The Digital Tipping Point: an open source documentary

We met Christian Einfeldt during our visit in the Bay Area and asked him to describe his movie project, an open source documentary based on interviews with many digital and ‘free software’ pioneers.

Christian:

I am producing a film called the Digital Tipping Point. The DTP is a film library project and a documentary film project that strives to do three things: 1) build a great collection of video about the new human renaissance that Free Open Source Software (FOSS) will bring to the world; 2) build a movie-in-a-box out of the 5 best hours of that footage; 3) create an entertaining, informative documentary out of that library. The film will show how Free Open Source Software is in the process of creating an explosion of creativity, literacy, and scientific advancement. The target audience is Windows users. We want to make the film sufficiently fun that even Windows users will be entertained.

We have filmed many dignitaries such as Christian Ude (the Mayor of Munich), Hermann-Josef Pelgrim (the Mayor of Schwaebisch Hall), Gilberto Gil (the Culture Minister of Brazil), and Luiz Millan Vazquez de Miguel, (the Extremaduran Minister of Science, Education), and Jimmy Wales, the founder of Wikipedia. Our film is the first feature length documentary to be built on-line out of fully forkable footage released under a Creative Commons Attribute-ShareAlike license on the Internet Archive.

You can see our raw video here, where we currently have 59 hours of raw video. This video will need to be re-rendered for most applications other than casual watching, as it is our “source code”.

Our keyword search index page is the place to go to find specific persons or themes for our footage.

The interesting thing is that just today, a major studio announced that they are going to start giving away parts of their films for free, as teasers. But we are way ahead of them in that regard — we are not only giving our footage away, we are inviting peer 2 peer production of the film by our community. Doc Searls said in his Digital Tipping Point interview that open source is what happens when the demand side supplies itself, and that is what we are doing.

But this is our first film, and I am an attorney, not a filmmaker, and so I am sure we have made lots of mistakes. But the Digital Tipping Point is a digital tipping point — we hope to show that amateurs will be able to use peer 2 peer production methods to compete with major studies in certain market segments. We are seeing high segmentation of the market due to YouTube and the thousands of others online video sites. There will always be a demographic that insists on a big screen experience, but already we are seeing that the small screen has lots of appeal due to the high volume of highly differentiated and original videos showing up on the Internet.”

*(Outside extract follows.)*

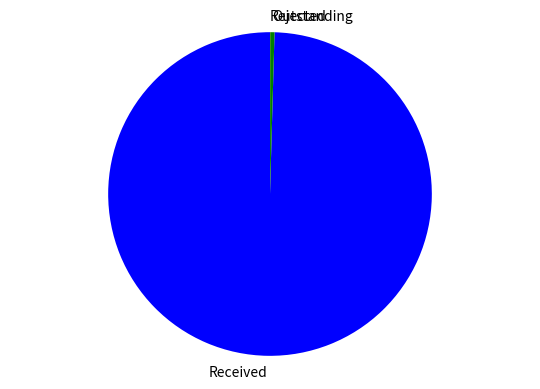

True or false: Received accounts for 100% of the total.

True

2 Comments The Digital Tipping Point: an open source documentary

  1. AvatarMike Bettancourt

    Make sure you Google “Jimmy Wales” on Google News and include the recent Wikipedia scandals (sex, edits-for-cash, embezzlement).

  2. AvatarFranz Nahrada

    I looked at the footage with the hope to find as many elements of a true open source movie aa poaaible. Although the approach is great I have some questions:

    – Is there any available footage besides the compressed clips? In a quality that really could be included in an alternate production? And how could this be financed?

    – How many people are allready involved in the transciptions? Why is the Wiki so heavily spammed?

    My general impression is that still problems of truly cooperative production are underestimated. This project is a fantastic opportunity to study the difficulties of expanding the free software paradigm to other domains of human creativity and production.

    My special approach to this is to emphasize on the necessity to standardize and agree on general procedures that make it easier for produsers to take part. I completely understand that this is still an enormous task, and that the glass is not empty any more , but it also is not full yet.